News analysis: As long-term saving among women hits an all-time low, providers and advisers have urged schemes and the wider industry to cooperate in encouraging adequate retirement saving.
Schemes have been urged to better communicate to women about the importance of saving to financial independence in retirement, and to raise awareness of the unique lifestyle pressures that inhibit putting money aside.
Provider Scottish Widows revealed this month, in its annual report on the subject, a pensions savings gap of £1,000 a year between men and women.
The survey, which covered 5,000 people, found retirement saving among women had plummeted, with just 40 per cent making adequate pension contributions compared with 49 per cent of men.
This is down from 42 per cent in 2012 and 50 per cent in 2011. “The situation where women are treated as second-class citizens belongs in the past. Greater equality in pension provision is an important part of the change that we need to achieve as soon as possible,” said Malcolm McLean, consultant at Barnett Waddingham.
The government’s state and workplace pension reforms have gone some way to tackling the problem, according to Scottish Widows.
Nearly a quarter of women aged 30 or over were auto-enrolled into a workplace scheme by the end of February 2013, and the report said they were “highly likely” to stay enrolled.
The Department for Work and Pensions considers these findings a success, and a spokesperson added: “Auto-enrolment into workplace pensions will encourage many more women to save, and it is encouraging that the report suggests where women are enrolled they are staying in.”
What managers and policymakers can do
But industry commentators believe more can be done. Martin Freeman, director at JLT Employee Benefits, said the introduction of an earnings threshold for auto-enrolment saw many thousands of women excluded from pension saving, which ultimately undermines pension reform.
“Women are disproportionately affected by raising the auto-enrolment threshold… If the goal is to get people saving as much as possible then you might want to think about whether further rises in the threshold are taking too many women out of [retirement saving],” Freeman said.
Meanwhile, Lynn Graves, head of business development at Scottish Widows, said auto-enrolment has been “fundamental” in promoting pensions but argues this should be supplemented by additional initiatives.
“The pensions industry, government and employers need to work together to raise awareness of the unique lifestyle pressures that take their toll on women’s savings at different ages, and help women prioritise their pensions,” Graves said.
The Scottish Widows report highlighted a number of barriers to women saving for retirement. Alongside the well-publicised pay inequalities and career breaks, women were found to be more likely to rely on their partners for financial support while they continue to provide for offspring rather than saving for their own retirement.

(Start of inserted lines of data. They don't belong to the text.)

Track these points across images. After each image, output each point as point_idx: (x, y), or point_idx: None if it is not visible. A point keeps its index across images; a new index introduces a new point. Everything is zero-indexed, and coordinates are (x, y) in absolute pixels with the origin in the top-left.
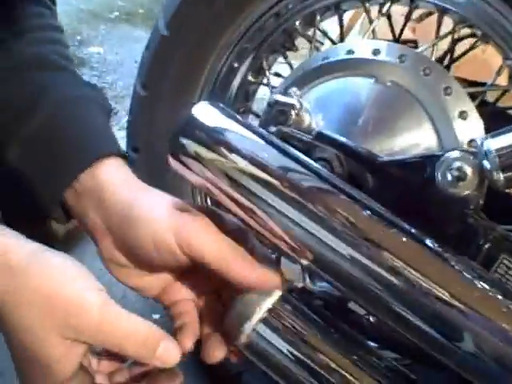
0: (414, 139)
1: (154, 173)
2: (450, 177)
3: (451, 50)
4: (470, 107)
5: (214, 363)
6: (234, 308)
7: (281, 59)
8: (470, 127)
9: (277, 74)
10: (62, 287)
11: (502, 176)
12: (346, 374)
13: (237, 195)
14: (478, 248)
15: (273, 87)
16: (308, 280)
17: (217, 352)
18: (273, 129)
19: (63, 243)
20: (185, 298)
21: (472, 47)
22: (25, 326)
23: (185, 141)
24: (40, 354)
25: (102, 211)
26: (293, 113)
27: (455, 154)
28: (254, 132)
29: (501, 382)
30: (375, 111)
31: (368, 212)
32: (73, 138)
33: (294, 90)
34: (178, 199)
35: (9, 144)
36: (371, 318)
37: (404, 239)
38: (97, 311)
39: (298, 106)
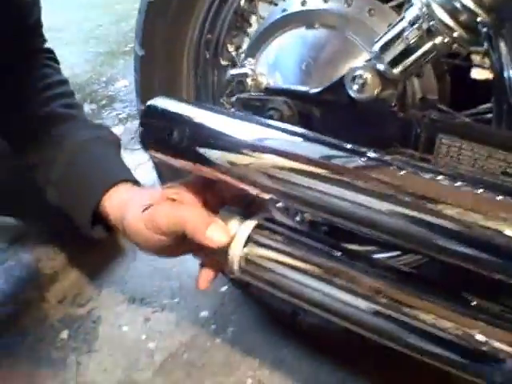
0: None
1: None
2: (355, 86)
3: None
4: None
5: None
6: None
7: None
8: None
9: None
10: None
11: (394, 71)
12: (335, 278)
13: (209, 161)
14: (417, 137)
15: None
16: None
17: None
18: (233, 99)
19: None
20: None
21: None
22: None
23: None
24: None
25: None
26: (248, 80)
27: (355, 65)
28: (204, 108)
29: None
30: (322, 56)
31: (308, 141)
32: (94, 171)
33: (248, 60)
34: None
35: (45, 191)
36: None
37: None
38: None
39: (251, 73)
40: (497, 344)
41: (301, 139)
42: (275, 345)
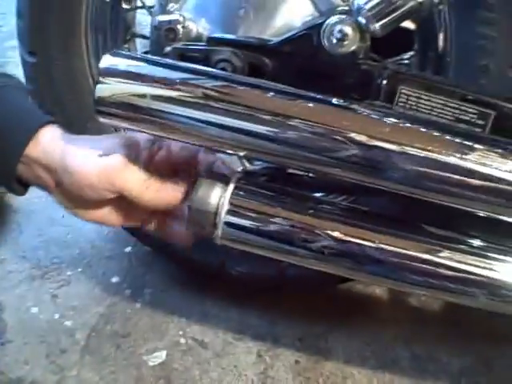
0: (294, 15)
1: None
2: (335, 40)
3: None
4: None
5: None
6: (197, 207)
7: None
8: None
9: None
10: None
11: (377, 25)
12: (314, 229)
13: (166, 120)
14: (378, 88)
15: (149, 7)
16: (247, 163)
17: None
18: (168, 49)
19: None
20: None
21: None
22: None
23: (103, 93)
24: None
25: (48, 170)
26: (179, 27)
27: (334, 19)
28: (156, 63)
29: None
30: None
31: (272, 92)
32: (11, 117)
33: (172, 5)
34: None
35: None
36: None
37: (311, 104)
38: None
39: (181, 19)
40: None
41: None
42: (197, 299)
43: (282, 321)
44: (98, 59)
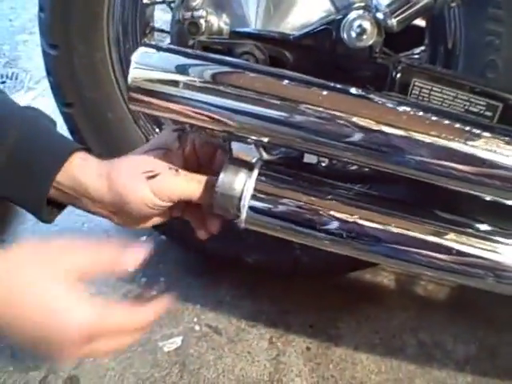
0: (312, 10)
1: None
2: (354, 34)
3: None
4: None
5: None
6: (223, 192)
7: None
8: None
9: None
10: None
11: (394, 21)
12: (333, 213)
13: (197, 108)
14: (393, 80)
15: (169, 2)
16: (264, 153)
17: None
18: (191, 42)
19: None
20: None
21: None
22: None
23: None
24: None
25: (84, 194)
26: (202, 22)
27: (353, 15)
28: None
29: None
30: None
31: (293, 81)
32: (44, 146)
33: (193, 0)
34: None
35: None
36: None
37: (328, 92)
38: None
39: (204, 14)
40: None
41: None
42: (211, 287)
43: (294, 308)
44: (119, 52)
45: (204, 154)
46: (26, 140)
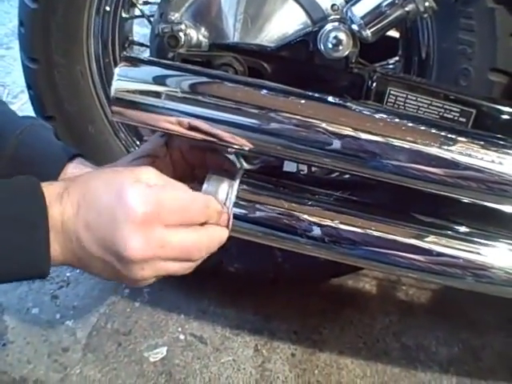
0: (289, 23)
1: None
2: (330, 45)
3: None
4: None
5: None
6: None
7: None
8: None
9: (146, 2)
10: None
11: (369, 32)
12: (314, 218)
13: (180, 118)
14: (369, 89)
15: (148, 16)
16: (244, 163)
17: None
18: (171, 54)
19: None
20: None
21: None
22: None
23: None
24: None
25: None
26: (181, 35)
27: (329, 26)
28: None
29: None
30: (250, 9)
31: (272, 91)
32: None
33: (172, 14)
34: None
35: None
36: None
37: (306, 101)
38: None
39: (183, 27)
40: None
41: None
42: (194, 297)
43: (278, 315)
44: (99, 65)
45: (193, 157)
46: (26, 147)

To counter this, Freeman said employers and pension providers need to rethink communication to ensure that the importance of retirement planning has greater resonance with a female audience.
“If women prioritise giving money to their children before looking after themselves then maybe communications should highlight how financial independence in retirement leaves you better placed to help with grandchildren,” Freeman said.
He added there are significant challenges for the industry to overcome, but these are not insurmountable. “By working together, the saving inequality can be tackled more quickly,” Freeman said.